Side note: Never remove small, round, moist droppings. They’re caecotrophs, and they’re essential to good digestive health and absorption of nutrients.
An ex-pen is an important piece of the “how to litter train a rabbit” puzzle. At first, confinement and supervision is key. Less space to roam encourages your rabbit to use the potty in the litter box.
SET UP YOUR RABBIT LITTER BOX(ES)
Add Litter and Hay
Spread about an inch or two of litter along the bottom of the entire pan, and add hay on one end. This works well. Rabbits tend to prefer having the hay along the short side of the box, so if you have a hay feeder, hang it on the short side.
Add Some Poo Pellets
We know, it might sound a little strange, but adding some poo pellets of her scent will give the idea that it’s probably the right place to use the potty.
Choose Location of Litter Box. (Actually Let Your Rabbit Choose.) It Matters.
Make sure your rabbit gets to choose the box location. Rabbits actually do choose a particular place they want to do their business, and hopefully there is a box in that place. Rabbits are also superior interior decorators, and want their space the way they want it. If your rabbit shoves that box someplace other than where YOU want it, leave it alone. And if your rabbit is peeing in a particular space, just move a box there.

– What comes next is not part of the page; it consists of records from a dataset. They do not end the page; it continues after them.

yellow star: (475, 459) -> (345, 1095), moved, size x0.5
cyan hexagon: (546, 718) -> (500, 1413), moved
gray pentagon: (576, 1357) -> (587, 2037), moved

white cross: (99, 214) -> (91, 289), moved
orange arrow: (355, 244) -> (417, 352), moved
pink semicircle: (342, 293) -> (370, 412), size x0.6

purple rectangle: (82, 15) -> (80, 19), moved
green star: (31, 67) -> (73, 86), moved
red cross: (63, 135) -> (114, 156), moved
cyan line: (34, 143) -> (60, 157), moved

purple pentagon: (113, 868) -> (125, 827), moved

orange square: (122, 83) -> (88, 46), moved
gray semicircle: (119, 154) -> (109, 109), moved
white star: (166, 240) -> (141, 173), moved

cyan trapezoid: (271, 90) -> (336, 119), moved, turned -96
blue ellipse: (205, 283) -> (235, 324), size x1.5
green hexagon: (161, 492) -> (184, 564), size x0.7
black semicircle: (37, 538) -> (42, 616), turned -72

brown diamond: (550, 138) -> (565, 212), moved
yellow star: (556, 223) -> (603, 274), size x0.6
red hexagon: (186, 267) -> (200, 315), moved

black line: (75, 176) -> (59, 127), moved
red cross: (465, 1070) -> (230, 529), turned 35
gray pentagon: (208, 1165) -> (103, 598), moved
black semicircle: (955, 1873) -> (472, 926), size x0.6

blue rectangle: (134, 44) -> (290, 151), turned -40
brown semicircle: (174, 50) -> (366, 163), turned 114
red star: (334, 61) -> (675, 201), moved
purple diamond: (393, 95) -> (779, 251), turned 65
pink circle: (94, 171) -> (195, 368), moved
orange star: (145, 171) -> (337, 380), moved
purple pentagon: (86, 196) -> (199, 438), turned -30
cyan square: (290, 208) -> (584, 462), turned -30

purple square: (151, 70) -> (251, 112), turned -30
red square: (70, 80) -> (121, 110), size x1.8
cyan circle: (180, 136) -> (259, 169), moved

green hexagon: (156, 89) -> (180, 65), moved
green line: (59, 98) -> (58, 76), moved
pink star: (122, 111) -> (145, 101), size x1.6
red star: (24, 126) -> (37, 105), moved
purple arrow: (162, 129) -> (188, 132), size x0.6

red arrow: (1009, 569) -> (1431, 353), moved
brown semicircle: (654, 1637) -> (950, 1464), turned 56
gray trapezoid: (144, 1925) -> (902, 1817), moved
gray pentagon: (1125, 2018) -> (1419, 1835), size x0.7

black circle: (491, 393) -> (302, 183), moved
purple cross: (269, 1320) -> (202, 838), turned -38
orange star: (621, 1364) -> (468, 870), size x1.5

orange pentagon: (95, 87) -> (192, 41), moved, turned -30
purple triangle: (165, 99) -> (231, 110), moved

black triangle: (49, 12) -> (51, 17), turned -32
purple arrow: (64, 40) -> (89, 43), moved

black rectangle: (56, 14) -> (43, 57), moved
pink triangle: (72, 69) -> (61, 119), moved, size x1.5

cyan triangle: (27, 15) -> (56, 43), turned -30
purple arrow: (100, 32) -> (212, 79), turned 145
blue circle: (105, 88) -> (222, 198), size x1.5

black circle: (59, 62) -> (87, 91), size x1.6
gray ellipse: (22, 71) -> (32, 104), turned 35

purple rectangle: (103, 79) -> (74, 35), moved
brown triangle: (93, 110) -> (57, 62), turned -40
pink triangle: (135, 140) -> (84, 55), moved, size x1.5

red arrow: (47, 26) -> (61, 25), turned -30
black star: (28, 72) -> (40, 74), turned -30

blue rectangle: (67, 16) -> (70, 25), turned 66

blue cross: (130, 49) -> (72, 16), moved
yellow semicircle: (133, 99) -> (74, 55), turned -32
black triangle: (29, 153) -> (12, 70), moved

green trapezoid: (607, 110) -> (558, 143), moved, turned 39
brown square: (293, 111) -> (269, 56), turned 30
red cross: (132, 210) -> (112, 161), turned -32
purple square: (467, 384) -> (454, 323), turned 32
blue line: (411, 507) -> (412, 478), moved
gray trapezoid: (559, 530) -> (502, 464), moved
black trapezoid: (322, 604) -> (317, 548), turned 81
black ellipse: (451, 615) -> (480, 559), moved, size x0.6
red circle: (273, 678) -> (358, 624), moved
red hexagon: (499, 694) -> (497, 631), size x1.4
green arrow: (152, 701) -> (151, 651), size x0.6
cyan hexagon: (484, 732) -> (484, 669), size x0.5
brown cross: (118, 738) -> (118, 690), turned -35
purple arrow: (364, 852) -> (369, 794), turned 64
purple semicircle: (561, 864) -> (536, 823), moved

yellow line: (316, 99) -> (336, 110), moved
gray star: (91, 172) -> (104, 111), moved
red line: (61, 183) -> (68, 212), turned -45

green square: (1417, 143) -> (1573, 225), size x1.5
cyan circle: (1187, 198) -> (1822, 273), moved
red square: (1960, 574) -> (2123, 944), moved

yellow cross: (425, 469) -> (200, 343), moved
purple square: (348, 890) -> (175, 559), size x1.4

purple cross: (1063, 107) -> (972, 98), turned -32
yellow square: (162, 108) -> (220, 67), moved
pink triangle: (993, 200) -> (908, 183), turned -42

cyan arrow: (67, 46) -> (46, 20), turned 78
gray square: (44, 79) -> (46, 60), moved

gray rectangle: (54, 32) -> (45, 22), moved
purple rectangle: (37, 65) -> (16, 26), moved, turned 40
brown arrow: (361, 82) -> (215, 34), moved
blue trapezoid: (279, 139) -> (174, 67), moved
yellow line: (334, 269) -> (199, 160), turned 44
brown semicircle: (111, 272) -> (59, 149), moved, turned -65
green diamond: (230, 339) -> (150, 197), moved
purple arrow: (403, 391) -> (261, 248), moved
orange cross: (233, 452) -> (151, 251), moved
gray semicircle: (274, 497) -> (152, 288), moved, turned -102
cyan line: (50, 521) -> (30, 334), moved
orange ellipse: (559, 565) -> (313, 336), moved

Make sure your greens, pellets, and water bowls are as far away as possible from the litter box. Nobody wants to “go” where they eat, right?
START TRAINING YOUR RABBIT ON HOW TO USE THE LITTER BOX
It’s smart to begin the training process as soon as you bring your rabbit home. Make a litter box available ASAP. When your rabbit uses the potty outside of the box, scoop up the pellets and put ‘em in the tray. Everyone needs a little hint sometimes.
Also, make sure you are using nice big litter boxes. The Huge ones. Capital H. Arrange your ex-pen in a long rectangle formation, and place the big boxes in a row, as shown below.
Put three boxes in the ex-pen, so basically your rabbit is always in a litter box. (You’ll have to put the water in one of the boxes, but that's OK for now.) Keep this up for 5-7 days. Make sure you have a nice soft absorbent litter in there, and that you keep all the boxes super clean so your rabbit isn’t standing on wet litter.
Next, remove that middle box and give your rabbit a bit of floor space. Move water out of the boxes and onto the open floor. No accidents? Great! You (and bunny) are heading in the right direction.
Remove that second box and see how it goes. If you do end up with some accidents, go back to three boxes and start again, a little slower this time. Don’t hurry the process.
Congratulate your rabbit when they’re using the litter box properly! Offer a small, healthy treat immediately so that they positively connect going potty and the box. Remember, rabbits don’t learn by getting angry with them. Plus, accidents aren’t their fault. Positive is ALWAYS best.
Rabbits, naturally, are clean animals and honestly (no offense, puppies), training a rabbit to use a litter box isn’t very difficult. If you’re having issues with your rabbit using his litter box, or training isn’t working, this article may be helpful.
As long as you’re working with your rabbit’s natural instincts and providing supervision, litter training a rabbit is totally possible. After a little time and effort, you've got yourself a litter trained rabbit. That's a win and deserves a huge "congratulations!"